Заметив невнимательность парня, Виктор Степанович догадался о причине рассеянности молодого человека.
– На Ахмедова нашего смотришь? – развернувшись к портрету, Виктор Степанович по фамилии назвал своего умершего друга. – Он никогда не любил фотографироваться. Плохо, некрасиво постарел мой друг. А был самый из нас, друзей, яркий и весёлый. Вот что война с людьми делает. Не приведи Господь кому такое пережить. И за что? За один промах, который изменил всю его жизнь.
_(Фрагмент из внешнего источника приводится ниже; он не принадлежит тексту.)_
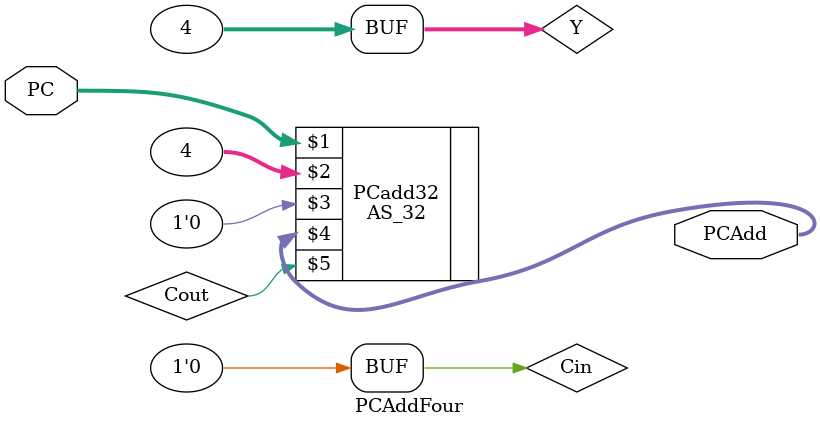
<source format=v>
module PCAddFour(PC, PCAdd);
  input [31:0] PC;
  output [31:0] PCAdd;
  
  wire [31:0]Y;
  wire Cin,Cout;
  
  assign Y = 32'b0000000000000100;
  assign Cin = 0;
  
  AS_32 PCadd32(PC, Y, Cin, PCAdd, Cout);//Ã¿´ÎÖ¸Áî´æ´¢Æ÷»á¶ÁÈ¡ËÄ¸ö´æ´¢µ¥Ôª
endmodule
</source>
Виктор Степанович задумался, но пауза была недолгая:
– Кто знает, уйди он на фронт вместе с твоим дедом Имраном, выжил бы он? Твой дед погиб, не добравшись до линии фронта, под Моздоком угодил под авианалёт. Всех накрыло одной бомбой, всю машину. А так хоть кто-то остался в живых и не напрасно, всех вас поднял, все отучились, стали людьми. А Ариф так и остался сидеть в парикмахерах вплоть до самой пенсии. Не промахнись он тогда, всё было б иначе, получил бы после войны достойную работу согласно образованию, он же до войны успел закончить нефтехимический. Штрафбат в биографии – пункт нелицеприятный, особенно в послевоенные времена.
Старый фронтовик вновь углубился в воспоминания, которые, вероятно, причиняли ему душевный дискомфорт. Мужчина вынул из кармана носовой платок и приложил его к глазам.
– Он не рассказывал тебе, как это произошло? Как он промахнулся? – придя в себя, спросил растроганный фронтовик. – Говорят, он с тобой о войне много говорил, другим, я думаю, это было неинтересно.
Аслан пожал плечами:
– Мы часто говорили о войне, даже когда я еще был совсем маленький. Мама вспоминала, как он мне рассказывал всякие истории, когда я ещё не умел говорить. А про тот злополучный самолёт, даже когда я уже подрос, мы мало что из этого обсуждали. Помню, он говорил, что тогда сильно испугался, поэтому и промахнулся.
– Испугался? – Виктор Степанович почти рассмеялся. – Ариф испугался? Глупости! Не верю! Слыхал я об этой байке, правда, с ним я это не обсуждал, не любил он это вспоминать, и уговор у нас об этом был – не ворошить старое. Но все равно не верю я в это… чепуха, чушь… Ариф, хоть и был мягким человеком, но когда надо было постоять за себя или за друга, этот парень менялся, становился жестче, даже где-то беспощадным, в нем уживались разные противоречивые качества. И еще он был очень справедливым. Именно этим качеством он мне больше всего нравился.